The authors present work that proposes to revise the interpretation of the deuterium excess in precipitation and ice cores in terms of riming versus deposition processes in clouds. Based on analysis based on Greenland summer precipitation, a global relationship is constructed (using existing published datasets) between fall velocity and d-excess. The authors propose that the riming process dominates over other factors that may influence the d-excess, such as moisture sources and moisture transport history.
It is my impression that the authors bring a potentially important factor to light that could influence the d-excess in global precipitation. The manuscript also does a great job in compiling some of the literature to relate microphysical pathways to the isotopic composition of precipitation. However, I think that the evidence presented here is not convincing enough to dismiss or rule out that other factors than the one investigated here still are more important for the d-excess in precipitation.
In particular the proposed relevance for the interpretation of ice cores is in my view stretched too far, as many other factors, including post-depositional effects such as homogenisation of the top snow layers, vapour-snow exchange, and ablation effects can play into ice core signals, but none of these is discussed. In my view, the manuscript would benefit from not claiming that riming vs. deposition is the single most important factor, and rather presenting it as another factor that should be taken into account. This would open up an alley towards further quantification of the proposed effect from laboratory and field studies.
Specific comments
The cited evidence for isotope fractionation during riming appears to rely on one single laboratory study (Bailey et al., 1969). This study and the accompanying modelling study by Jouzel (1985) were done in the context of hail formation. While hail can be seen as an end member of the processes leading to graupel formation, there is thus no direct evidence for isotope fractionation during riming for smaller hydrometeors. The proposed process that involves fractionation due to evaporation of accreted liquid before freezing is complete should thus be presented as hypothetical. It would make the manuscript overall stronger (more valuable) if this knowledge gap is pointed out throughout the interpretation, and in the conclusions.
The analysis presented in Table 3 and Figure 2 is interesting, but appears difficult to reproduce. Some statistics should be given of how many snow flakes have been analysed and how much variation was observed. The selection of these few selected snow samples does also not rule out that other factors, such as the d-excess induced during equilibrium fractionation (Sodemann et al., 2008; Dütsch et al., 2017) or the moisture source conditions (Pfahl and Sodemann, 2014; Sodemann et al., 2024) influenced the d-excess if this has not been explicitly investigated.

▸ **Information shown**:
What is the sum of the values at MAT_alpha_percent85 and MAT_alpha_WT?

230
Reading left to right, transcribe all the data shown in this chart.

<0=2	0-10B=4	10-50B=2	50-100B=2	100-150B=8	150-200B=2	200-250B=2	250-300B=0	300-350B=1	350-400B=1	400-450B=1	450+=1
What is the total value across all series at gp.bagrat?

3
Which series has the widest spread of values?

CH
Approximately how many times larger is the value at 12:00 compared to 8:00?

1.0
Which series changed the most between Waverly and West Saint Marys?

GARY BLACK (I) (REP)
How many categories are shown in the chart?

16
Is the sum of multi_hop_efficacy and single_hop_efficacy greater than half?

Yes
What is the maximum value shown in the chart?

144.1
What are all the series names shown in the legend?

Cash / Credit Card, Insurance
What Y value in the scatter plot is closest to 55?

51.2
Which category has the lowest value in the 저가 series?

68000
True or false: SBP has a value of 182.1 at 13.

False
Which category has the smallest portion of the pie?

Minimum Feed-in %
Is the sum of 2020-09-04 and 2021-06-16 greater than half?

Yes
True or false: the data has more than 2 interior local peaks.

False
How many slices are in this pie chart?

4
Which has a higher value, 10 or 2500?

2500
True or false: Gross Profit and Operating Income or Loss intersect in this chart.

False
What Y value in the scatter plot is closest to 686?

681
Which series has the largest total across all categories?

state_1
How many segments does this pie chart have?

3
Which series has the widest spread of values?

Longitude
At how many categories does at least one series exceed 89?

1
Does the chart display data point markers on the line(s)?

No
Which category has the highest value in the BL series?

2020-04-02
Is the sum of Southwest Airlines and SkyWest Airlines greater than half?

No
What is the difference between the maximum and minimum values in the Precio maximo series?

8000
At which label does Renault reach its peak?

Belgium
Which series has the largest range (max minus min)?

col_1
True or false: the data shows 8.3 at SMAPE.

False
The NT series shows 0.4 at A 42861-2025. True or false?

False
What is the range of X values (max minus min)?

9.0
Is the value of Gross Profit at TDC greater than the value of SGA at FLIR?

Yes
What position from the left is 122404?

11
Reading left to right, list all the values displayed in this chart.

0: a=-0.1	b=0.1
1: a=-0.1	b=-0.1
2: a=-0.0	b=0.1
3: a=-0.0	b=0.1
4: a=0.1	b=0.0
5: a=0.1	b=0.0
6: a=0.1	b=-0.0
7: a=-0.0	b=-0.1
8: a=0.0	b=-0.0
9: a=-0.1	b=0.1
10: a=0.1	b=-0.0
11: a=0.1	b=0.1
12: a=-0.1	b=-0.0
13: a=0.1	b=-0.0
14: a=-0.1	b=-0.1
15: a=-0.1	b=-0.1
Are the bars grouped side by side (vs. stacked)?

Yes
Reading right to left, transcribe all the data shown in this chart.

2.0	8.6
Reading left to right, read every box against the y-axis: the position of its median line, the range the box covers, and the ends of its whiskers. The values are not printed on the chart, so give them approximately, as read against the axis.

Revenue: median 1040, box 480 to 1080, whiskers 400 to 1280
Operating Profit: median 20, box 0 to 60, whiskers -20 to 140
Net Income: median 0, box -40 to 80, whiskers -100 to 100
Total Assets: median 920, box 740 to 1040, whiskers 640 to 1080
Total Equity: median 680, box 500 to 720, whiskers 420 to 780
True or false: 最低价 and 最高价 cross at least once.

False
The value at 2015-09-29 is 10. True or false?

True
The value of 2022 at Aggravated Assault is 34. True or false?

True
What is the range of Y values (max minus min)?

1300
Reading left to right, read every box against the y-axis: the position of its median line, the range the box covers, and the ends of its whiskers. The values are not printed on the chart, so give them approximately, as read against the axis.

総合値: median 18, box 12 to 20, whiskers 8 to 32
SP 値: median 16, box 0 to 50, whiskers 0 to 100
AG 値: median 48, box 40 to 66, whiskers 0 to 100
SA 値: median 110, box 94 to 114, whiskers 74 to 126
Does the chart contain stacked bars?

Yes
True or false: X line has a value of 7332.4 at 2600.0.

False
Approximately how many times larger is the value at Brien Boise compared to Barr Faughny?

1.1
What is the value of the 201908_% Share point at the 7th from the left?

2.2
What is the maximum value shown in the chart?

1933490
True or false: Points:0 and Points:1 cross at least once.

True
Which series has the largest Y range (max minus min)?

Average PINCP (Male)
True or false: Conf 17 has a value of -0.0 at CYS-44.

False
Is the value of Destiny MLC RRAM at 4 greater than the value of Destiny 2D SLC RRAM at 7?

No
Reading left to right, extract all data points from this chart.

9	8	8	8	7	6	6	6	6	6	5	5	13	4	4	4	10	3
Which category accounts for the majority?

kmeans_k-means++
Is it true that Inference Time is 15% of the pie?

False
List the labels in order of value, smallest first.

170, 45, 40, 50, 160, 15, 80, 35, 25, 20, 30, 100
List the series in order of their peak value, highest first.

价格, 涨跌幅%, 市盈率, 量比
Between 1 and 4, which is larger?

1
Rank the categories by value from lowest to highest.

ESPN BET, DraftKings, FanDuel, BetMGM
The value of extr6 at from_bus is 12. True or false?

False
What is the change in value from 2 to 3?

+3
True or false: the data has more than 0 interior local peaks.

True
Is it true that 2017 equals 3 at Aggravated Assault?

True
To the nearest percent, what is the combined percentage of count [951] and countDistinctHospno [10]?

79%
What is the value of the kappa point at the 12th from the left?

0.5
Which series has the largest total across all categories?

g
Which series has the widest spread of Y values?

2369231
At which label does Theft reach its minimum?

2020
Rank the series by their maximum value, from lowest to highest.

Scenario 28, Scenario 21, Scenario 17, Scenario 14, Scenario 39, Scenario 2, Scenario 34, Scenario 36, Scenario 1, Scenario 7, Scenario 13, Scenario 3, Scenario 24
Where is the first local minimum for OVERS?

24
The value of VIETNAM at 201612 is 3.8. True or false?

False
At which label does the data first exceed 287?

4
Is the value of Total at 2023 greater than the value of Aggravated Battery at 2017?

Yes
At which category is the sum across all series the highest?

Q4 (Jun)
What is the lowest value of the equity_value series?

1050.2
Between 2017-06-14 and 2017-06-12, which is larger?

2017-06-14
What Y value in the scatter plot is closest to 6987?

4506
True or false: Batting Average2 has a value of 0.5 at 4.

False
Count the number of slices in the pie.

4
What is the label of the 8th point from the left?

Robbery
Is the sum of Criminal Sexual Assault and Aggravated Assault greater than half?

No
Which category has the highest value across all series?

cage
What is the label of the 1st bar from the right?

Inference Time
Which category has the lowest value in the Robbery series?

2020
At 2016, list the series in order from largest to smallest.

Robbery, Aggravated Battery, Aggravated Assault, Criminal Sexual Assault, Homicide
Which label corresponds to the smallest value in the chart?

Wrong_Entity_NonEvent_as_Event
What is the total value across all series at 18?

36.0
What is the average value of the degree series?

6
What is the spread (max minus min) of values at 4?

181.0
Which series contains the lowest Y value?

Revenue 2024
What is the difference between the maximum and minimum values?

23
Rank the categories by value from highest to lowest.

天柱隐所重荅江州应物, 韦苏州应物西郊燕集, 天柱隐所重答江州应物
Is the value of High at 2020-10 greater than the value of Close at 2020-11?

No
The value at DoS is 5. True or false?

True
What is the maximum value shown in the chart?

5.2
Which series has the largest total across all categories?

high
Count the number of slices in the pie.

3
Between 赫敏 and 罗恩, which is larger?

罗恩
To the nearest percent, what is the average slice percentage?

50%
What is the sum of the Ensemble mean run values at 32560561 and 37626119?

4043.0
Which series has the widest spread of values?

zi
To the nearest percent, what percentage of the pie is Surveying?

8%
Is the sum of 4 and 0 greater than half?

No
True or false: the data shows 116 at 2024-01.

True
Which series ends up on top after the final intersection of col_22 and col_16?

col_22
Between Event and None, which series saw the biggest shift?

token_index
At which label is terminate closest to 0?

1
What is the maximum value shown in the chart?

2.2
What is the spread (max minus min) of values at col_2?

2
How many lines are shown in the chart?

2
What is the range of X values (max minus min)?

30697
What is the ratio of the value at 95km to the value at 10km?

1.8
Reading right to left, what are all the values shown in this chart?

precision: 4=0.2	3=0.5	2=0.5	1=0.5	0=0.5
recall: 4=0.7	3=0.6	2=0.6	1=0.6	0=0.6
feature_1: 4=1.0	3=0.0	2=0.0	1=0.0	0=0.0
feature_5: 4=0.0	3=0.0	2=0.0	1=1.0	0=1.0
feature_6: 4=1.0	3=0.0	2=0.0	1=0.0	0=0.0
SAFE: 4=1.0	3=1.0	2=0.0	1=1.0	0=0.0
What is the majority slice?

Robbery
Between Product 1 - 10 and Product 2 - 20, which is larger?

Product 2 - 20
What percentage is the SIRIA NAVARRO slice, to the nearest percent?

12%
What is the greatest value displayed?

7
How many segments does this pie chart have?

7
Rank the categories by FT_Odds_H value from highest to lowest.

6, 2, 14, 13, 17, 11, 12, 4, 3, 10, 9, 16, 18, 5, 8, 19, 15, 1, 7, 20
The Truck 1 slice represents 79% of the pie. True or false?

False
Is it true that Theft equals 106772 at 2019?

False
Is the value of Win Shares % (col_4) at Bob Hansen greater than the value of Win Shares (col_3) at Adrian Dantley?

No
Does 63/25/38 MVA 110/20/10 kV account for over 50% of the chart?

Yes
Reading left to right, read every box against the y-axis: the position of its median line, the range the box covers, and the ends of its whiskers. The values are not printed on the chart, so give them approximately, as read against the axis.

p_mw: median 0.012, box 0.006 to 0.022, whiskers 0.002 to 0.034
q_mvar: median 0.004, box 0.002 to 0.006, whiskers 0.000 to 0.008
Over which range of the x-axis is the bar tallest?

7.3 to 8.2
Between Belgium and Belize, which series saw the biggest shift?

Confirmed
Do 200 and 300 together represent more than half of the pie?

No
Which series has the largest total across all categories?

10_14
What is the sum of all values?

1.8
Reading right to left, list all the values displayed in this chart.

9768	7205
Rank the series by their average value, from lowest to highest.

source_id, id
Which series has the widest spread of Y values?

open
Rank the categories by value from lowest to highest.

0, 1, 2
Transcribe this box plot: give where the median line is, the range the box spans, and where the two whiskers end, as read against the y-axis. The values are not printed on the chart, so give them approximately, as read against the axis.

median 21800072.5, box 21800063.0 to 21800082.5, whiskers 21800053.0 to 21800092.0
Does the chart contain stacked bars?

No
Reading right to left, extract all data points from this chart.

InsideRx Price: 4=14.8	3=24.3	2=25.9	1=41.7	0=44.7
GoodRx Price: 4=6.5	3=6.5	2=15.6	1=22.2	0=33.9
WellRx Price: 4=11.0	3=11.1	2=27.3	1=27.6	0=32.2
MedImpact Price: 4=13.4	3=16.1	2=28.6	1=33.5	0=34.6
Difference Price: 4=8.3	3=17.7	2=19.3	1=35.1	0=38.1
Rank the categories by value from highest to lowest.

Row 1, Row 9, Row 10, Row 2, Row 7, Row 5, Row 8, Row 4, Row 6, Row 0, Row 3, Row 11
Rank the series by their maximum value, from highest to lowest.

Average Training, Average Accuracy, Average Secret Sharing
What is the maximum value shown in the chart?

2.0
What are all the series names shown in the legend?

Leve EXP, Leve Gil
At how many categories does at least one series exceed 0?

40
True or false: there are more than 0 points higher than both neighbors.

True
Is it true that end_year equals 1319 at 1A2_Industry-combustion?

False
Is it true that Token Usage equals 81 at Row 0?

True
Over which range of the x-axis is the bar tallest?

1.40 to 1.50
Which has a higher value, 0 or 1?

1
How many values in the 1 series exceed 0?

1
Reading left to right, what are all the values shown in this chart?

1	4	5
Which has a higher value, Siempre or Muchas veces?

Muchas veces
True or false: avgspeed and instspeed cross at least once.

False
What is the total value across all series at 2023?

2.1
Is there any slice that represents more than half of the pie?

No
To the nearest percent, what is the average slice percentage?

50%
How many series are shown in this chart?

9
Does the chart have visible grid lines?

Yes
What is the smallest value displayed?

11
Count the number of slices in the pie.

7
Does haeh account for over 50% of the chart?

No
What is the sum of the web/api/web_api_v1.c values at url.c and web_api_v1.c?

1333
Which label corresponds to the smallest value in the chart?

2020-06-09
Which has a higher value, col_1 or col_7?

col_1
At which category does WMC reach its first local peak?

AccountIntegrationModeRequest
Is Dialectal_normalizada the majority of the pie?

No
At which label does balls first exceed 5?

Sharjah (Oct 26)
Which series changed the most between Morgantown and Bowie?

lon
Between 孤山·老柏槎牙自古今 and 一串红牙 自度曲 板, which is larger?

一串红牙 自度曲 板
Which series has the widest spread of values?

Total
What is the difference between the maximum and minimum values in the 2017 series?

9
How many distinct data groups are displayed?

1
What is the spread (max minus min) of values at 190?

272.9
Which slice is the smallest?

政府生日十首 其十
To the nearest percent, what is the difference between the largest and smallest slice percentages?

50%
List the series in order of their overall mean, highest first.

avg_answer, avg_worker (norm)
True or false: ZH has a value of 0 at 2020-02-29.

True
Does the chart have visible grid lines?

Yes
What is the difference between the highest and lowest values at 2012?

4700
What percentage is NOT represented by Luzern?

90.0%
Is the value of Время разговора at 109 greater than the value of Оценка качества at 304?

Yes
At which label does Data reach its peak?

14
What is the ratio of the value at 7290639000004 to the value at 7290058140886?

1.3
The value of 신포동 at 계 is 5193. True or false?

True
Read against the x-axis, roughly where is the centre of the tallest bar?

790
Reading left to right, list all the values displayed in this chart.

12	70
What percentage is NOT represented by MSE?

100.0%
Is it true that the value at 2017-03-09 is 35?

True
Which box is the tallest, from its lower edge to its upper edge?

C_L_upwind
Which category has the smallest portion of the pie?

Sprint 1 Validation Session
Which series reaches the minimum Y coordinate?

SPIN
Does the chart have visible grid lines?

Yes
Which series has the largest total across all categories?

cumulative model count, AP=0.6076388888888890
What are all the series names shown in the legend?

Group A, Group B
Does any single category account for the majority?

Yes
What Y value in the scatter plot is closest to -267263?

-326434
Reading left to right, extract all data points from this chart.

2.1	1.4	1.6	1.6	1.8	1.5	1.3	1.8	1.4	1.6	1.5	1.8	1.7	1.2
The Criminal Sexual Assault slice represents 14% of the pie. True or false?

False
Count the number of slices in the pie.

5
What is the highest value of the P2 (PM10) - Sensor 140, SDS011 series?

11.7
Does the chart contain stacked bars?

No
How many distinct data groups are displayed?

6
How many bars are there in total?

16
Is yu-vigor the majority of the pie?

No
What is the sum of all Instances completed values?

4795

▸ **Activity list**:
A: Summarize the review above in two sentences.
B: Answer these questions using the review above, one answer per line with matching labels:
(i) Greenland precipitation from which season is the manuscript's analysis based on?
(ii) Which single laboratory study does the cited evidence for isotope fractionation during riming appear to rely on?
(iii) In what context were that laboratory study and the modeling study by Jouzel (1985) done?

▸ **Answers by item**:
A: The review describes a manuscript that proposes reinterpreting the deuterium excess in precipitation and ice cores in terms of riming versus deposition in clouds, and it argues that riming dominates over factors such as moisture sources and transport history. The reviewer finds the factor potentially important but the evidence unconvincing, especially for ice cores, and asks that riming be presented as one factor among others, that the fractionation process be labeled hypothetical, and that the snow sample analysis include statistics.

B:
(i) Summer.
(ii) Bailey et al., 1969.
(iii) Hail formation.